Phil Howe, a volunteer with the Greater Fundy Ground Search and Rescue, says three rescue searches on the Fundy Footpath last summer prompted him to review problems with the trail, and form a committee to find ways to address the biggest challenges.
"We've got to get better signage out there, better accessibility to the Fundy Footpath and just make people aware that the Fundy Footpath isn't like going for a walk in Fundy National Park, it's a tough trail," said Howe.
Access roads leading to sections of the trail are unmarked and often washed out, said Howe.
If they think the rescuers can rescue them on a four-wheeler, it's not going to happen because you can't get a four-wheeler down those paths. - Phil Howe, Greater Fundy Ground Search and Rescue
"It's not like you can drive a four-wheeler because the road is closed in too much, and the path is just a path," he said.
"So for rescuers, they'd have to put all their gear, first-aid kits, whatever they need, and carry it with them to the Fundy Footpath.
"Then once you reach the path, you still have to find the person."
Five hundred people used the footpath running through the Acadian Forest last year, which is the most ever.

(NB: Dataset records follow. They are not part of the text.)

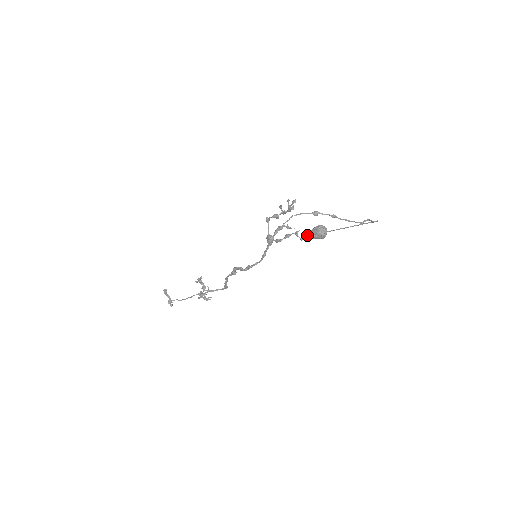
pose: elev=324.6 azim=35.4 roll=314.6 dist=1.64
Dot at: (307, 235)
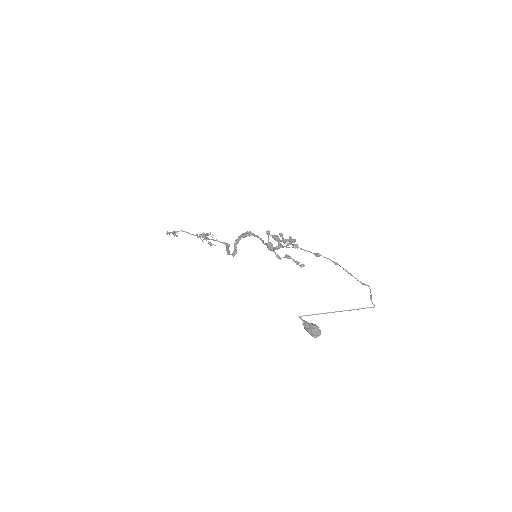
Dot at: occluded
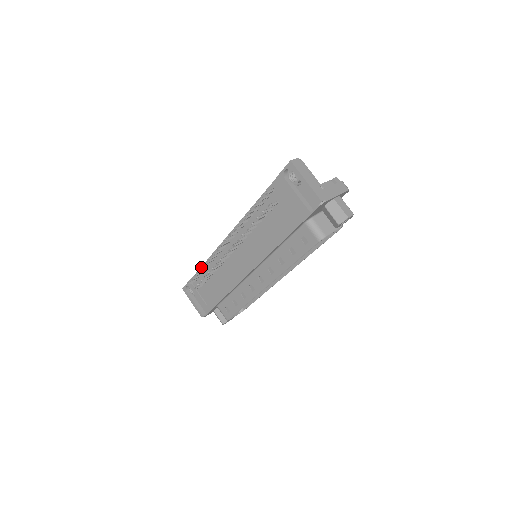
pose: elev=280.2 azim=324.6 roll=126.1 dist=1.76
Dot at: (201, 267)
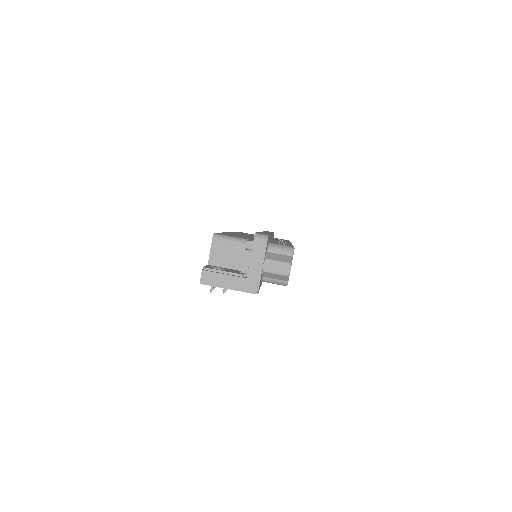
Dot at: occluded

Howe said that number doesn't include those who access the path without registering. He predicts upwards of 1,000 people will walk the trail in the next couple of years.
Howe says some people attempting the coastal trail are not aware of how difficult it is. One of the rescues involved three women who simply became too exhausted to carry on.
"They wear the wrong clothes, the wrong footwear, they don't pack their gear properly, and once they do have it packed, they should practise just along the road to build up their training," he said.
"In a lot of cases you're going from zero [metres] to 180 [metres]. When you're going up these banks, they're very steep and narrow."
"If they think the rescuers can rescue them on a four-wheeler, it's not going to happen because you can't get a four-wheeler down those paths. You can't get a four-wheeler within 300 metres of the footpath."
Howe says there has to be a discussion about how to deal with these challenges for rescuers.
"I'm not looking for a whole pile of money, I'm not looking for any money at all," he said.
"I just want to get this plan enacted so when there's an emergency, we know what to do."
Cellphone coverage unreliable
Alonzo Leger and his brother marked the 50-kilometre coastal path along cliffs and marshes in 1992. Leger helps maintain the trail.
He says there would be fewer problems if hikers used the provided trail guide, planned carefully and got in shape physically. Leger also warns there are few cell towers in the area.
"What the cellphone does is continuously send out a signal to find a tower and you can run down your cellphone in two hours," he said.
Leger says even with the spike in rescues in 2013, there have only been half a dozen calls for help in the nearly 25-year history of the trail.
Four days must be set aside to cover the well-worn path of rugged, steep switchbacks and gruelling descents the width of a hiker's two feet. The footpath winds through a rare expanse of old growth forest, beaches and streams.
The total elevation climb is more than 3,000 metres.